Posets: a poset \(\langle\mathbb{P}\sqsubseteq\rangle\) is a set \(\mathbb{P}\) with a partial order \(\sqsubseteq\) that is

  • Reflexive: \(\forall x\in\mathbb{P}.x\sqsubseteq x\)
  • Antisymmetric: \(\forall x,y\in\mathbb{P}.\left((x\sqsubseteq y)\wedge(y\sqsubseteq x)\right)\Rightarrow(x = y)\)
  • Transitive: \(\forall x,y,z\in\mathbb{P}.\left((x\sqsubseteq y)\wedge(y\sqsubseteq z)\right)\Rightarrow(x \sqsubseteq z)\)

Note: not every couple of elements are supposed to have a well defined relation with respect to the operator \(\sqsubseteq\): if for a couple of element \(x,y\in\mathbb{P}\) we have \(x\sqsubseteq\) or \(y\sqsubset x\) we say that are comparable, otherwise they are incomparable. When in a poset all the elements are comparable we have a poset that is total.

Let \(\langle \mathbb{P}, \sqsubseteq\rangle\) be a poset and \(S\in \wp(\mathbb{P})\) be a subset.This subset \(S\) has

  • upper bound \(u\) iff \(u\in\mathbb{P}\) and \(\forall x\in S.x\sqsubseteq u\)
  • a least upper bound (lub, indicated \(\sqcup S\)) iff \(\sqcup S\) is an upper bound of \(S\) smaller than other upper bound of \(S\). \(\sqcup\{x, y\}\) is denoted with the infix notation \(x\sqcup y\)

The intuition around posets is that they abstract set theory, where \(\sqsubseteq\) is the analogous of \(\subseteq\) and \(\sqcup\), \(\sqcap\) have as "dual" \(\cup\) and \(\cap\).

## Information shown
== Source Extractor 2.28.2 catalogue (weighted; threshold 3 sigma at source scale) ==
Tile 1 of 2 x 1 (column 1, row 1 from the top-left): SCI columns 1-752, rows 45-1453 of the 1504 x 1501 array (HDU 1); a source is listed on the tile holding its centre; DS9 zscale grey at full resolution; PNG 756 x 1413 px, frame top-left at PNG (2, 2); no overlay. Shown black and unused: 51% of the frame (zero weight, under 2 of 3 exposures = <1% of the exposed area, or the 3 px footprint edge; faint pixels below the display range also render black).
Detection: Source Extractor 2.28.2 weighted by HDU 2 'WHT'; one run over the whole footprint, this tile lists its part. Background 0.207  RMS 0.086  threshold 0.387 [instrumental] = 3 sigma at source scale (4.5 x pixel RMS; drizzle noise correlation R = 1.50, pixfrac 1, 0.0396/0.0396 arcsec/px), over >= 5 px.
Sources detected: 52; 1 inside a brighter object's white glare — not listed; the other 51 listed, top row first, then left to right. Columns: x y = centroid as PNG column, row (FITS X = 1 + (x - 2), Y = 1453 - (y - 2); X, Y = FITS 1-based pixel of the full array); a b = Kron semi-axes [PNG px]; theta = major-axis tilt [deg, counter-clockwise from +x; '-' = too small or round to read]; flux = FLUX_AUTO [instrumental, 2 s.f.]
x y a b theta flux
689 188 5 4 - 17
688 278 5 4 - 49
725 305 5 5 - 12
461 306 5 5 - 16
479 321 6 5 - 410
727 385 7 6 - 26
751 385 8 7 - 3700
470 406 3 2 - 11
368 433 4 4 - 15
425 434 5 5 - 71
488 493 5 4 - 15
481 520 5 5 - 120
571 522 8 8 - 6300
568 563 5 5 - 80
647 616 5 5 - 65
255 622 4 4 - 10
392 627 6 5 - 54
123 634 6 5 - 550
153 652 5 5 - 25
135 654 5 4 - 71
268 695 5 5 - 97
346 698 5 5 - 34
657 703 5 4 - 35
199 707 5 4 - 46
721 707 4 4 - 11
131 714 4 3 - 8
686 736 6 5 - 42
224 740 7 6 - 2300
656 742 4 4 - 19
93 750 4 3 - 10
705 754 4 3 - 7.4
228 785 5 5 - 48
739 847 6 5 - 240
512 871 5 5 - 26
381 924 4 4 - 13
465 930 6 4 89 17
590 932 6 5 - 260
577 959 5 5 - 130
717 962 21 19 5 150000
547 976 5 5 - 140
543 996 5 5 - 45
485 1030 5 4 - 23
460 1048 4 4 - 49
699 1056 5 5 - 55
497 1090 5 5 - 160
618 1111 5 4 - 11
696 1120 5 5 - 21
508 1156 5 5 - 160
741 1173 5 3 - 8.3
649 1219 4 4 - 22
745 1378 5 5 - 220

## Written tasks
1. Answer these from the passage on posets:
(a) Which property of a partial order says that if x ⊑ y and y ⊑ x, then x = y?
(b) What is a poset called when all its elements are comparable?
(c) In the set-theory intuition, what is ⊑ the analogue of?
2. Reproduce word for word the stretch of the passage on posets from "Note: not every" through "notation \(x\sqcup y\)".

## Expected answers
1.
(a) Antisymmetric
(b) Total
(c) ⊆

2.
Note: not every couple of elements are supposed to have a well defined relation with respect to the operator \(\sqsubseteq\): if for a couple of element \(x,y\in\mathbb{P}\) we have \(x\sqsubseteq\) or \(y\sqsubset x\) we say that are comparable, otherwise they are incomparable. When in a poset all the elements are comparable we have a poset that is total.

Let \(\langle \mathbb{P}, \sqsubseteq\rangle\) be a poset and \(S\in \wp(\mathbb{P})\) be a subset.This subset \(S\) has

  • upper bound \(u\) iff \(u\in\mathbb{P}\) and \(\forall x\in S.x\sqsubseteq u\)
  • a least upper bound (lub, indicated \(\sqcup S\)) iff \(\sqcup S\) is an upper bound of \(S\) smaller than other upper bound of \(S\). \(\sqcup\{x, y\}\) is denoted with the infix notation \(x\sqcup y\)